_What needs to be done:_ Start to finish, retype the entries exactly while omitting the pictures.

_Data listing:_
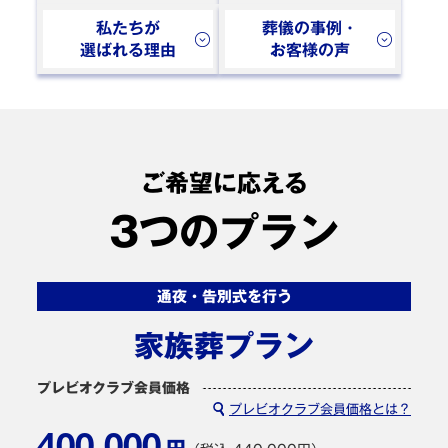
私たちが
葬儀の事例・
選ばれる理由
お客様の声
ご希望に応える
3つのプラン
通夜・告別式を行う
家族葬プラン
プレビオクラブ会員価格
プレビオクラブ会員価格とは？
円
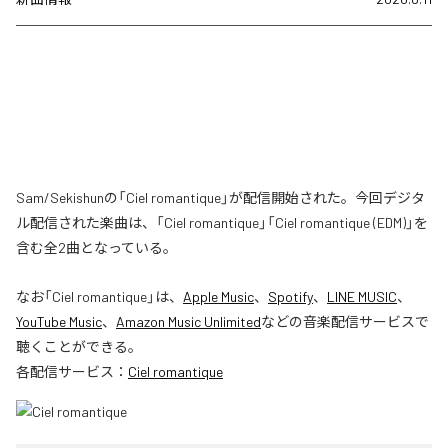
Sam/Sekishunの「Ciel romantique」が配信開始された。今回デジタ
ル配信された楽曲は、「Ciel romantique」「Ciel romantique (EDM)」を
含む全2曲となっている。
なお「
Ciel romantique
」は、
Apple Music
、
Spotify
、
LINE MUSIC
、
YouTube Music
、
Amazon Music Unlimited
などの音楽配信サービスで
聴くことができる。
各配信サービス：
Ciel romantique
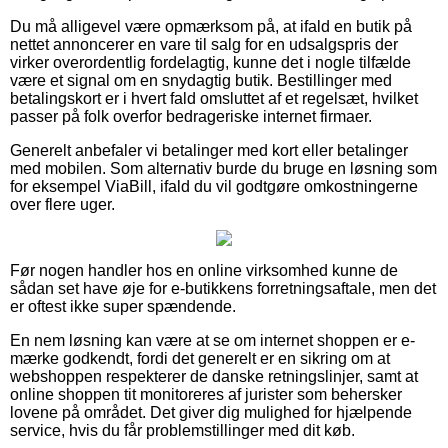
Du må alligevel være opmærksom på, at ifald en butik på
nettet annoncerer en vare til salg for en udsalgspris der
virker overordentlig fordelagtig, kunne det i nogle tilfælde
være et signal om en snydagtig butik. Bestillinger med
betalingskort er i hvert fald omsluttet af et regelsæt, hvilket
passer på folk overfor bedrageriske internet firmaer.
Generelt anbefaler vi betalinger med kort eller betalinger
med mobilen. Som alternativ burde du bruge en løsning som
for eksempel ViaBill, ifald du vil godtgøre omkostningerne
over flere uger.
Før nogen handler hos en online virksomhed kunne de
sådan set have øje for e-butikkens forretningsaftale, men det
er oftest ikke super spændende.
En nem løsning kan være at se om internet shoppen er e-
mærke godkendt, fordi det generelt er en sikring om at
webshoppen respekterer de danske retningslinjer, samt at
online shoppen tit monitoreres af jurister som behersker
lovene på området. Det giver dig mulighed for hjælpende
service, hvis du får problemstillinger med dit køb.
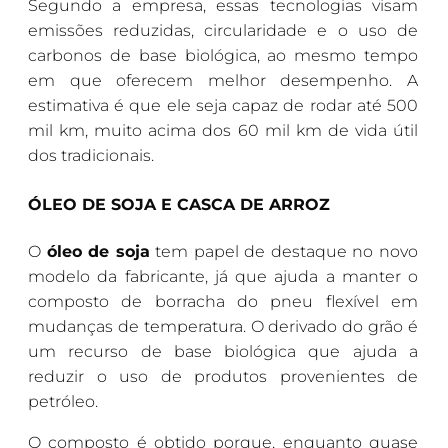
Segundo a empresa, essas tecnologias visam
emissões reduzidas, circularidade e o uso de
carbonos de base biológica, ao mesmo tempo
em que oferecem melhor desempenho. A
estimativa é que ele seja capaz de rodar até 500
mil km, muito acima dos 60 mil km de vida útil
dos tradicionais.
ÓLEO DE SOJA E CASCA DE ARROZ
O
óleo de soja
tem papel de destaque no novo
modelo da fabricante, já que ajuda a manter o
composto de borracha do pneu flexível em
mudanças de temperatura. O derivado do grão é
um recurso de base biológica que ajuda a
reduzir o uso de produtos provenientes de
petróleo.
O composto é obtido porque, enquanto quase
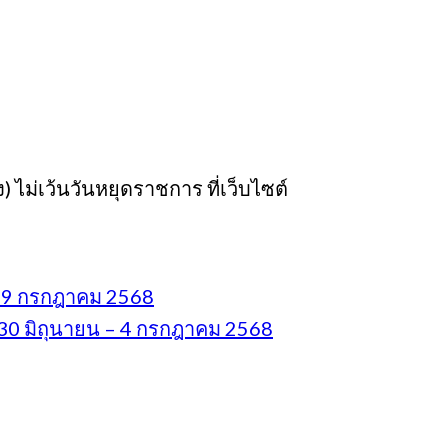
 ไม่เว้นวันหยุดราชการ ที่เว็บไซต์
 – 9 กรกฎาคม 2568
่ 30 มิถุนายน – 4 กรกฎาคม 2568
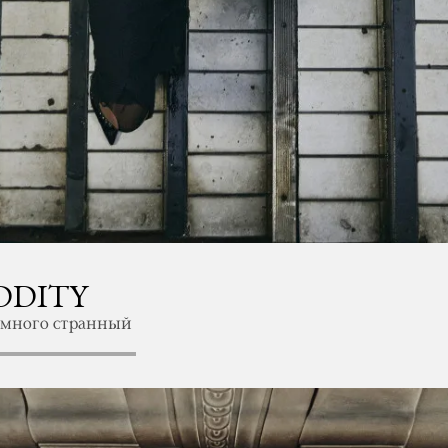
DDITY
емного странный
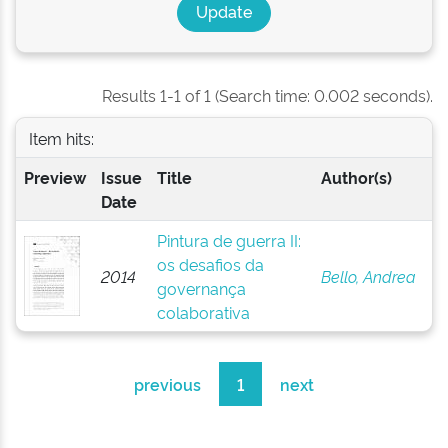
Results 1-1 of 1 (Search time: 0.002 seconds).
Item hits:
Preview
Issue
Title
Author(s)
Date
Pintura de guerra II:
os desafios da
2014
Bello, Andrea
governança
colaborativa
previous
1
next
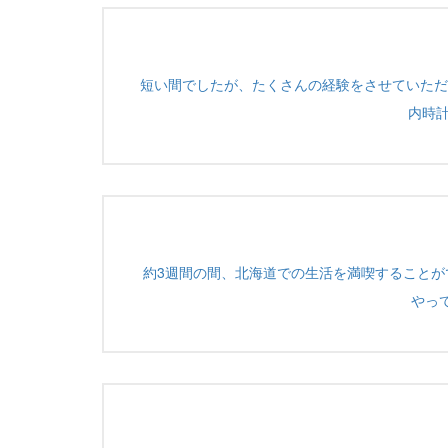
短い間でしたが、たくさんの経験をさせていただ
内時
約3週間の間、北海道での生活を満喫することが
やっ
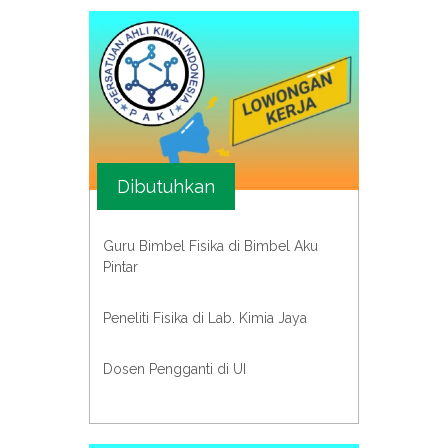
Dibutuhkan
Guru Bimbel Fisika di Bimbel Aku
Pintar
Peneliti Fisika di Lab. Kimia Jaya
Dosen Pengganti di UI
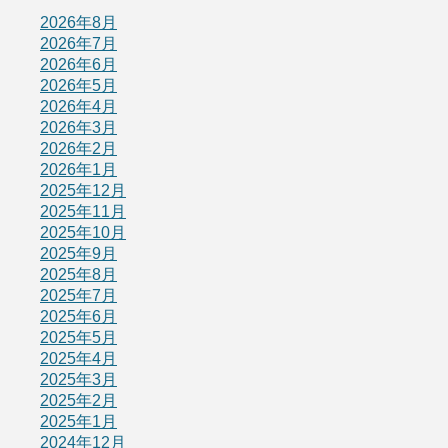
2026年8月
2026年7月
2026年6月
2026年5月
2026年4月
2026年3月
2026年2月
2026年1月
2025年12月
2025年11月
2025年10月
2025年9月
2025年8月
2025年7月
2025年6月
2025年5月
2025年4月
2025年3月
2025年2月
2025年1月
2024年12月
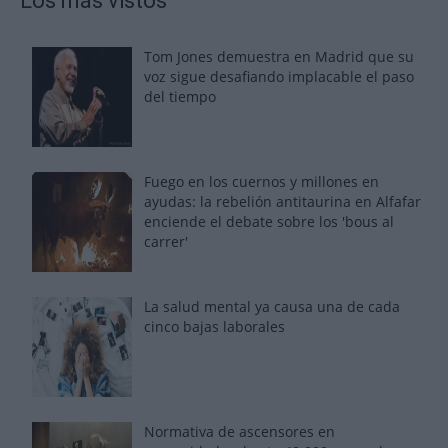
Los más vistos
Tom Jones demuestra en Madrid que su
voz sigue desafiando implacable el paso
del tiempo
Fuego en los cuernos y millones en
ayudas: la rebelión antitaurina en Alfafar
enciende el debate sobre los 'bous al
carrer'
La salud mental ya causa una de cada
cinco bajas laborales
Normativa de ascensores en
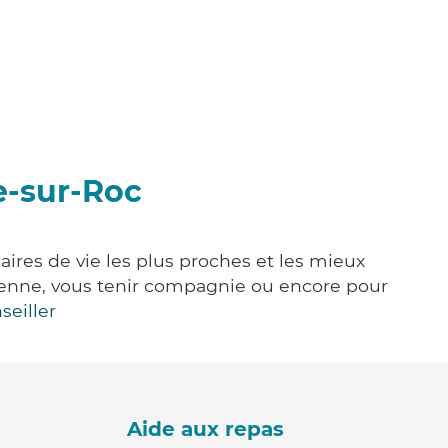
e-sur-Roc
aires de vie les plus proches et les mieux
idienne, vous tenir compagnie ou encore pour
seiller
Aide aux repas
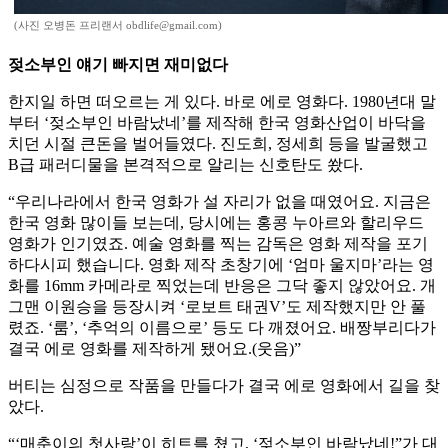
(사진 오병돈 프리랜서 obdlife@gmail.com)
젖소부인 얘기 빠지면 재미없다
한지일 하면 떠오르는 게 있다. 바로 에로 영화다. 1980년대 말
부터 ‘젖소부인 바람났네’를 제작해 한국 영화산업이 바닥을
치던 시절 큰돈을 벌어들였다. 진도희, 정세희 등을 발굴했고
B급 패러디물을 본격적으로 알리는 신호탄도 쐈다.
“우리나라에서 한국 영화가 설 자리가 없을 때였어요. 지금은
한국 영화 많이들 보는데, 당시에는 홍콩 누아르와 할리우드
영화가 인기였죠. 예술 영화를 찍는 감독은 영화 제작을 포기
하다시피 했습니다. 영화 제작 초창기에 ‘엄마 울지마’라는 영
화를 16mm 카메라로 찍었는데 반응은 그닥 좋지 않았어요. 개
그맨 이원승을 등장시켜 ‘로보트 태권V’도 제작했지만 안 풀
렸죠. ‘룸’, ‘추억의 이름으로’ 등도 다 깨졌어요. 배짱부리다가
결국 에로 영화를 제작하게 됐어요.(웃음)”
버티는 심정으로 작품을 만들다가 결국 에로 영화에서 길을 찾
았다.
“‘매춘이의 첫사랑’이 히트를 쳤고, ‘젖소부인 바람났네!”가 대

_Exercise output:_
私たちが
葬儀の事例・
選ばれる理由
お客様の声
ご希望に応える
3つのプラン
通夜・告別式を行う
家族葬プラン
プレビオクラブ会員価格
プレビオクラブ会員価格とは？
円
Sam/Sekishunの「Ciel romantique」が配信開始された。今回デジタ
ル配信された楽曲は、「Ciel romantique」「Ciel romantique (EDM)」を
含む全2曲となっている。
なお「
Ciel romantique
」は、
Apple Music
、
Spotify
、
LINE MUSIC
、
YouTube Music
、
Amazon Music Unlimited
などの音楽配信サービスで
聴くことができる。
各配信サービス：
Ciel romantique
Du må alligevel være opmærksom på, at ifald en butik på
nettet annoncerer en vare til salg for en udsalgspris der
virker overordentlig fordelagtig, kunne det i nogle tilfælde
være et signal om en snydagtig butik. Bestillinger med
betalingskort er i hvert fald omsluttet af et regelsæt, hvilket
passer på folk overfor bedrageriske internet firmaer.
Generelt anbefaler vi betalinger med kort eller betalinger
med mobilen. Som alternativ burde du bruge en løsning som
for eksempel ViaBill, ifald du vil godtgøre omkostningerne
over flere uger.
Før nogen handler hos en online virksomhed kunne de
sådan set have øje for e-butikkens forretningsaftale, men det
er oftest ikke super spændende.
En nem løsning kan være at se om internet shoppen er e-
mærke godkendt, fordi det generelt er en sikring om at
webshoppen respekterer de danske retningslinjer, samt at
online shoppen tit monitoreres af jurister som behersker
lovene på området. Det giver dig mulighed for hjælpende
service, hvis du får problemstillinger med dit køb.
Segundo a empresa, essas tecnologias visam
emissões reduzidas, circularidade e o uso de
carbonos de base biológica, ao mesmo tempo
em que oferecem melhor desempenho. A
estimativa é que ele seja capaz de rodar até 500
mil km, muito acima dos 60 mil km de vida útil
dos tradicionais.
ÓLEO DE SOJA E CASCA DE ARROZ
O
óleo de soja
tem papel de destaque no novo
modelo da fabricante, já que ajuda a manter o
composto de borracha do pneu flexível em
mudanças de temperatura. O derivado do grão é
um recurso de base biológica que ajuda a
reduzir o uso de produtos provenientes de
petróleo.
O composto é obtido porque, enquanto quase
 ไม่เว้นวันหยุดราชการ ที่เว็บไซต์
 – 9 กรกฎาคม 2568
่ 30 มิถุนายน – 4 กรกฎาคม 2568
DDITY
емного странный
Results 1-1 of 1 (Search time: 0.002 seconds).
Item hits:
Preview
Issue
Title
Author(s)
Date
Pintura de guerra II:
os desafios da
2014
Bello, Andrea
governança
colaborativa
previous
1
next
短い間でしたが、たくさんの経験をさせていただ
内時
約3週間の間、北海道での生活を満喫することが
やっ
Dibutuhkan
Guru Bimbel Fisika di Bimbel Aku
Pintar
Peneliti Fisika di Lab. Kimia Jaya
Dosen Pengganti di UI
2026年8月
2026年7月
2026年6月
2026年5月
2026年4月
2026年3月
2026年2月
2026年1月
2025年12月
2025年11月
2025年10月
2025年9月
2025年8月
2025年7月
2025年6月
2025年5月
2025年4月
2025年3月
2025年2月
2025年1月
2024年12月
Los más vistos
Tom Jones demuestra en Madrid que su
voz sigue desafiando implacable el paso
del tiempo
Fuego en los cuernos y millones en
ayudas: la rebelión antitaurina en Alfafar
enciende el debate sobre los 'bous al
carrer'
La salud mental ya causa una de cada
cinco bajas laborales
Normativa de ascensores en
e-sur-Roc
aires de vie les plus proches et les mieux
idienne, vous tenir compagnie ou encore pour
seiller
Aide aux repas
(사진 오병돈 프리랜서 obdlife@gmail.com)
젖소부인 얘기 빠지면 재미없다
한지일 하면 떠오르는 게 있다. 바로 에로 영화다. 1980년대 말
부터 ‘젖소부인 바람났네’를 제작해 한국 영화산업이 바닥을
치던 시절 큰돈을 벌어들였다. 진도희, 정세희 등을 발굴했고
B급 패러디물을 본격적으로 알리는 신호탄도 쐈다.
“우리나라에서 한국 영화가 설 자리가 없을 때였어요. 지금은
한국 영화 많이들 보는데, 당시에는 홍콩 누아르와 할리우드
영화가 인기였죠. 예술 영화를 찍는 감독은 영화 제작을 포기
하다시피 했습니다. 영화 제작 초창기에 ‘엄마 울지마’라는 영
화를 16mm 카메라로 찍었는데 반응은 그닥 좋지 않았어요. 개
그맨 이원승을 등장시켜 ‘로보트 태권V’도 제작했지만 안 풀
렸죠. ‘룸’, ‘추억의 이름으로’ 등도 다 깨졌어요. 배짱부리다가
결국 에로 영화를 제작하게 됐어요.(웃음)”
버티는 심정으로 작품을 만들다가 결국 에로 영화에서 길을 찾
았다.
“‘매춘이의 첫사랑’이 히트를 쳤고, ‘젖소부인 바람났네!”가 대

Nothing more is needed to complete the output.